I heard the rain through the open window when I woke up this morning. The rain is steady but it’s a light rain, the sort where the drops from the roof make more noise than the rain. I love days like today when the room is dark and all is quiet except for the raindrops.
A lot of the pine pollen has been washed from my deck, but under the deck chairs the yellow-green spots are protected and only pitted by the rain. They look like paintings, like Pollacks dripped from brushes. The umbrellas are back to being red. The deck will soon be in its summer finery.
When I was a little kid, I didn’t need or want much. I had my sled for the winter and my bike for the rest of the year. I wore sneakers all summer, the same pair until I either out-grew them or they finally wore out. I wore shorts and blouses, the summer uniform for girls. Fashionable hadn’t yet become part of my vocabulary. Whatever I found in my bureau drawer was what I wore for the day. I don’t even think I worried about matching colors.

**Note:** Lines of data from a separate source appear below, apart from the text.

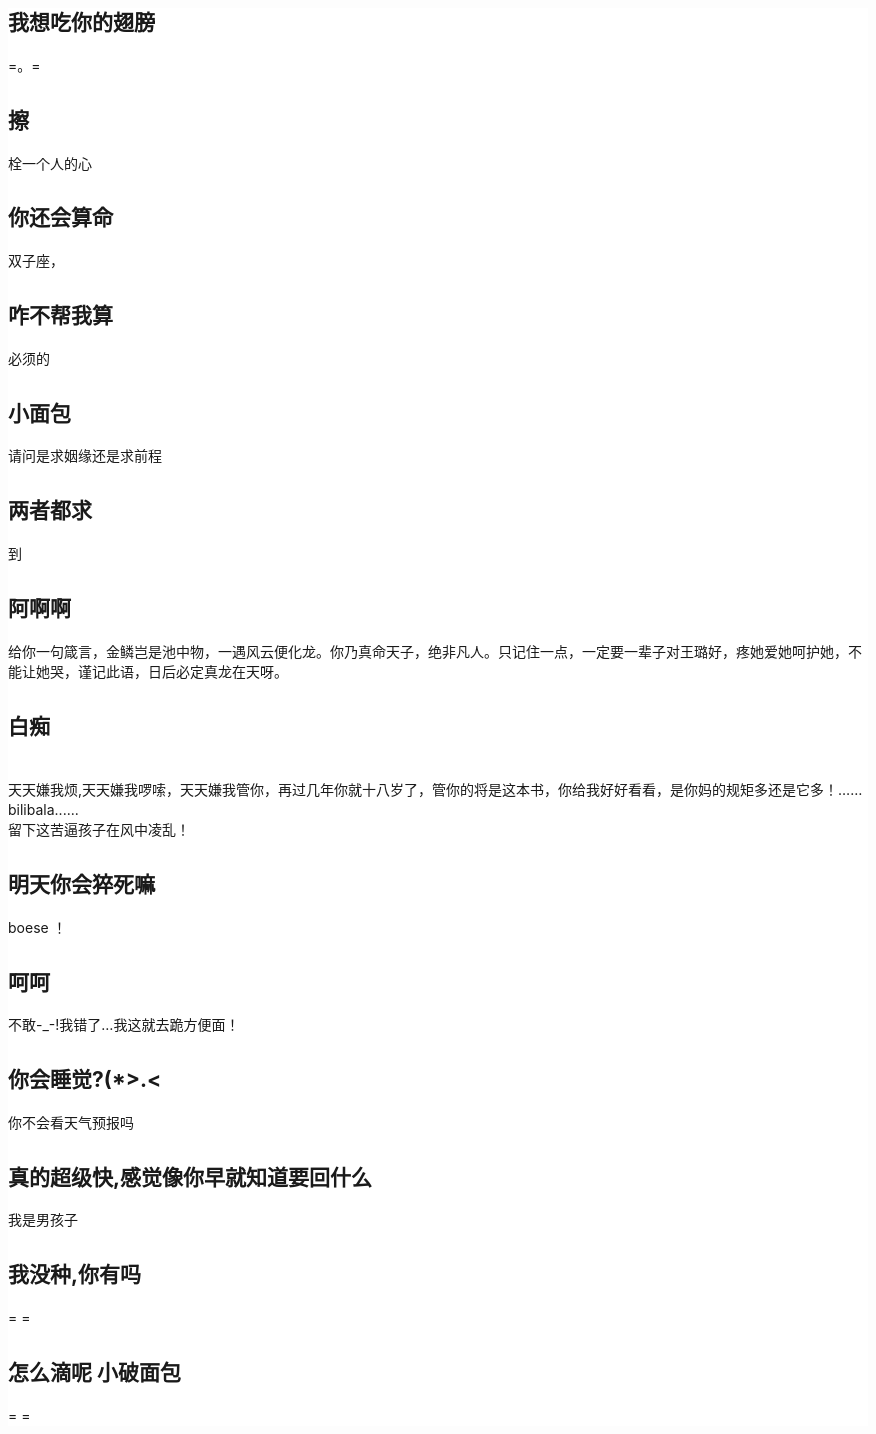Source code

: ## 我想吃你的翅膀
=。=

## 擦
栓一个人的心

## 你还会算命
双子座，

## 咋不帮我算
必须的

## 小面包
请问是求姻缘还是求前程

## 两者都求
到

## 阿啊啊
给你一句箴言，金鳞岂是池中物，一遇风云便化龙。你乃真命天子，绝非凡人。只记住一点，一定要一辈子对王璐好，疼她爱她呵护她，不能让她哭，谨记此语，日后必定真龙在天呀。

## 白痴
<br/>天天嫌我烦,天天嫌我啰嗦，天天嫌我管你，再过几年你就十八岁了，管你的将是这本书，你给我好好看看，是你妈的规矩多还是它多！……bilibala......<br/>留下这苦逼孩子在风中凌乱！

## 明天你会猝死嘛
boese  ！

## 呵呵
不敢-_-!我错了…我这就去跪方便面！

## 你会睡觉?(*>.<
你不会看天气预报吗

## 真的超级快,感觉像你早就知道要回什么
我是男孩子

## 我没种,你有吗
= =

## 怎么滴呢  小破面包
= =
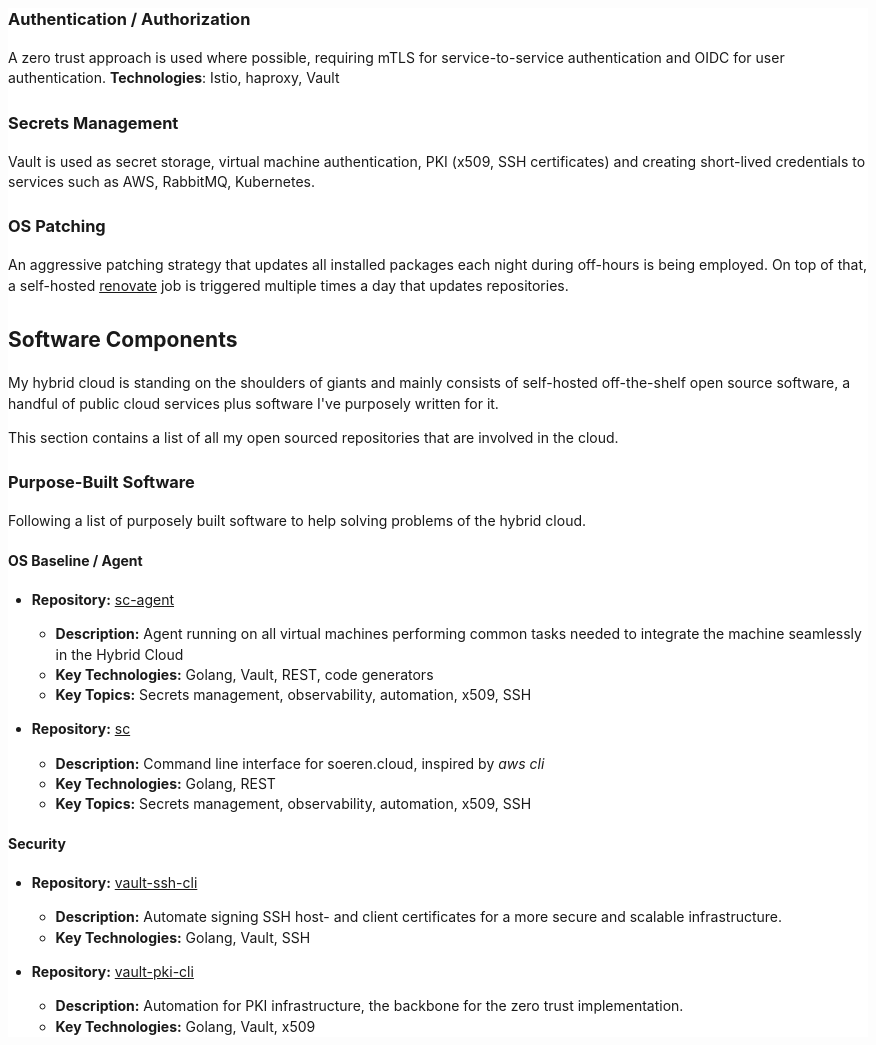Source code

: ### Authentication / Authorization
A zero trust approach is used where possible, requiring mTLS for service-to-service authentication and OIDC for user authentication.
**Technologies**: Istio, haproxy, Vault

### Secrets Management
Vault is used as secret storage, virtual machine authentication, PKI (x509, SSH certificates) and creating short-lived credentials to services such as AWS, RabbitMQ, Kubernetes.

### OS Patching
An aggressive patching strategy that updates all installed packages each night during off-hours is being employed. On top of that, a self-hosted [renovate](https://docs.renovatebot.com) job is triggered multiple times a day that updates repositories.


## Software Components
My hybrid cloud is standing on the shoulders of giants and mainly consists of self-hosted off-the-shelf open source
software, a handful of public cloud services plus software I've purposely written for it.

This section contains a list of all my open sourced repositories that are involved in the cloud.

### Purpose-Built Software

Following a list of purposely built software to help solving problems of the hybrid cloud.

#### OS Baseline / Agent

- **Repository:** [sc-agent](https://github.com/soerenschneider/sc-agent)
  - **Description:** Agent running on all virtual machines performing common tasks needed to integrate the machine seamlessly in the Hybrid Cloud
  - **Key Technologies:** Golang, Vault, REST, code generators
  - **Key Topics:** Secrets management, observability, automation, x509, SSH


- **Repository:** [sc](https://github.com/soerenschneider/sc)
    - **Description:** Command line interface for soeren.cloud, inspired by _aws cli_
    - **Key Technologies:** Golang, REST
    - **Key Topics:** Secrets management, observability, automation, x509, SSH

#### Security

- **Repository:** [vault-ssh-cli](https://github.com/soerenschneider/vault-ssh-cli)
  - **Description:** Automate signing SSH host- and client certificates for a more secure and scalable infrastructure.
  - **Key Technologies:** Golang, Vault, SSH


- **Repository:** [vault-pki-cli](https://github.com/soerenschneider/vault-pki-cli)
  - **Description:** Automation for PKI infrastructure, the backbone for the zero trust implementation.
  - **Key Technologies:** Golang, Vault, x509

When I became a teenager, clothes were paramount. I had to have what everyone else was wearing. Individuality was a concept none of us espoused. I remember one Christmas getting black stretch stirrup pants and a fluffy, almost Angora like pink sweater. That outfit was so much the rage you’d think it was a uniform for a strange band. I loved that sweater and wore it until it was unwearable, worn and no longer fluffed. We wore our cardigans backwards, the buttons down our backs. They were best worn with tightish skirts which zippered in the back. I never had enough clothes back then-at least I thought so.
In college, for my first two years, we were required to wear dresses or skirts. None of us liked it but we didn’t have a choice. The coldest winter in years occurred during my junior year and the clothing rule changed. We could now wear slacks to help keep us warm. The horse had been let out of the barn, and from then on we could always wear what we wanted though shorts were not part of the deal.
In Ghana, in those days, women had to wear dresses, never pants. I wore a dress every day to teach. I travelled for hours on busses in a dress which actually made pit stops easier as most places were holes in the ground in sheds. Pants would have been complicated. I had a pair of jeans I wore for long rides on my motorcycle, and I had a couple of pairs of shorts I wore around the house, never outside. The good part of all of that was my dresses were made in Ghana of Ghanaian cloth and were bright, colorful and beautiful.
Teaching here started in dresses and went to pants at some point in the late 70’s or early 80’s. My casual clothes were jeans and flannel shirts in winter and shorts and polo shirts in summer.
Now, for the most part, I wear pants and all sorts of shirts. When it’s cold, I wear a hoodie. I have two summer dresses and a spring-fall dress. Seldom do I go places where dressing up is demanded, maybe a wedding or two. My life has slid back into the comfortable. Fashionable is no longer part of my vocabulary.